By Dr. John Livingston | for Idaho Freedom Foundation
Some mistakenly paint conservatives and limited government types as heartless for arguing against allowing government to mandate wages.
That notion couldn’t be further from the truth.
We know dating back to 1931 when the first federal minimum wage laws were enacted that those hurt most by minimum wage legislation are the ones its proponents thought they were going to help. According to Bureau of Labor Statistics -- data prior to 1931 is extrapolated from employment statistics and not generated by the new department of labor -- black youth unemployment was lower than white youth unemployment in the lowest quintile of wage earners for the 10 years leading up to the Great Depression. It was not until the first federal minimum wage law was enacted in 1931 that black unemployment skyrocketed -- today being twice as high as the national average in the 18-25 age group.
Labor Department data, empiric observation and economic theory all argue against a minimum wage and argue for an apprentice or starting wage. The idea that a minimum wage should be working or subsistence wage is also fallacious.
I cite the Department of Labor, Congressional Budget Office, and Heritage Foundation and American Enterprise statistics when I try to hone down on who earns the minimum wage.
Our latest data come from 2011-2012 statistics. In those years, 3.7 million people worked for a minimum wage of $7.25. These numbers include people who earn tips and off-the-books income, like people working in food services, agriculture workers and small businesses like professional offices.
Recent articles in The New York Times and Wall Street Journal point out when these minimum wages are reconciled with tip income, the workers actually make more than when the minimum wage is increased and tips are excluded. In Seattle, waiters and bussers are petitioning for lowering the new mandatory increase in minimum wages because their tip income and thus their gross income has decreased.
Some screen actors in Los Angeles have made a similar request of city fathers for a waiver of the minimum wage because either their income has lessened or their jobs are being cut.
Younger wage earners less than 25 years old make up 62 percent of minimum wage earners. Their average family income is $62,900 annually, and only 22 percent live at or below the federal poverty level. More than half work part-time jobs, more than 60 percent are women and only 5 percent are married. Over 60 percent are in school or job training programs.
Older workers -- those above 35 years -- tell a different story. They are less likely to live in dual income homes, their average income is $42,000 annually, 25 percent live below the poverty level and more than 40 percent are married.
Minimum wage earners for the most part are young part time workers who don’t have families and are not the sole wage earners in their homes. Their average family income is 3-4 times the federal poverty level.

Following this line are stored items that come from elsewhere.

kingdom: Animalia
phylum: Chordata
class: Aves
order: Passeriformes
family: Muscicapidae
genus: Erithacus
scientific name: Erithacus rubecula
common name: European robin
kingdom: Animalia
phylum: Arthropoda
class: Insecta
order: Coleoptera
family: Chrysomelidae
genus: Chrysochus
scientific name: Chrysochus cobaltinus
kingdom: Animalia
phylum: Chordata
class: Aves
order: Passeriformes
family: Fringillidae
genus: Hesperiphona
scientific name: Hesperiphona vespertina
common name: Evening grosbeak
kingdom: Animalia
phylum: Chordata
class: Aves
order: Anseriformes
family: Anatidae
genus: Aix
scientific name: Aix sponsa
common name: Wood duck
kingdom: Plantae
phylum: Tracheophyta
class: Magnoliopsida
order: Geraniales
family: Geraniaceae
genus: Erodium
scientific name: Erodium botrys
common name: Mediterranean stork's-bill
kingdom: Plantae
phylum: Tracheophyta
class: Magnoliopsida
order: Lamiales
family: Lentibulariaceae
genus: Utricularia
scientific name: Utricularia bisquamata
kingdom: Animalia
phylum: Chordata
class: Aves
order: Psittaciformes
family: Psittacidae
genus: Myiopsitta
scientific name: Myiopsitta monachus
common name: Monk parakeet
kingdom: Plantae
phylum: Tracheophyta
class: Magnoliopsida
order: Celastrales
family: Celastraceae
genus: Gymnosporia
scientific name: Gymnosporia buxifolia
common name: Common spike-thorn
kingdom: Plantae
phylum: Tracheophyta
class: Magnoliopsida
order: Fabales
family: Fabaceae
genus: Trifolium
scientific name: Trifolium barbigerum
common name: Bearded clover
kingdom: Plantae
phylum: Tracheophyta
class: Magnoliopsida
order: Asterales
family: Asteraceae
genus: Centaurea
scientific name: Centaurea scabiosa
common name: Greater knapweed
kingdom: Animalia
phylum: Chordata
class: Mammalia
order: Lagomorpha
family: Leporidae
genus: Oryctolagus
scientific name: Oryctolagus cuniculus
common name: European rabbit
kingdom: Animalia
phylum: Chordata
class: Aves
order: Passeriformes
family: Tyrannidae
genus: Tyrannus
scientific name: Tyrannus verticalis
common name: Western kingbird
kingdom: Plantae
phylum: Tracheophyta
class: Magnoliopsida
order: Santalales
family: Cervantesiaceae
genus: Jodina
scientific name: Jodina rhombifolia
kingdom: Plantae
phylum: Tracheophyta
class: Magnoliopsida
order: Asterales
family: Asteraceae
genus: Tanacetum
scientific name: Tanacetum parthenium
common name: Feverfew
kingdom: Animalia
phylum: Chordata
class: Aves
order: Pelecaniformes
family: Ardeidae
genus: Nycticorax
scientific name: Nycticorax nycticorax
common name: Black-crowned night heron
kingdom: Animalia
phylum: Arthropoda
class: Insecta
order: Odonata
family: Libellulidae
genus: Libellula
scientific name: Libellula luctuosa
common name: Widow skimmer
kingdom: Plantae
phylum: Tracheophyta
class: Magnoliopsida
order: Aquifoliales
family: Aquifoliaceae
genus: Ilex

A rise in minimum wage raises pay for mostly suburban teenagers, not the working poor. The corollary to this is that increasing the minimum wage will have very little impact on helping single-income parents rise out of poverty. Only 4 percent of minimum wage workers are single parents working full time, very close to the 5.6 percent number for all workers.
Low wages are not the cause of poverty because the vast majority of those living in poverty don’t work for a minimum wage.
By placing a floor price on wages, we exclude entry level workers from the opportunity for an apprentice wage and thus an opportunity for upward mobility.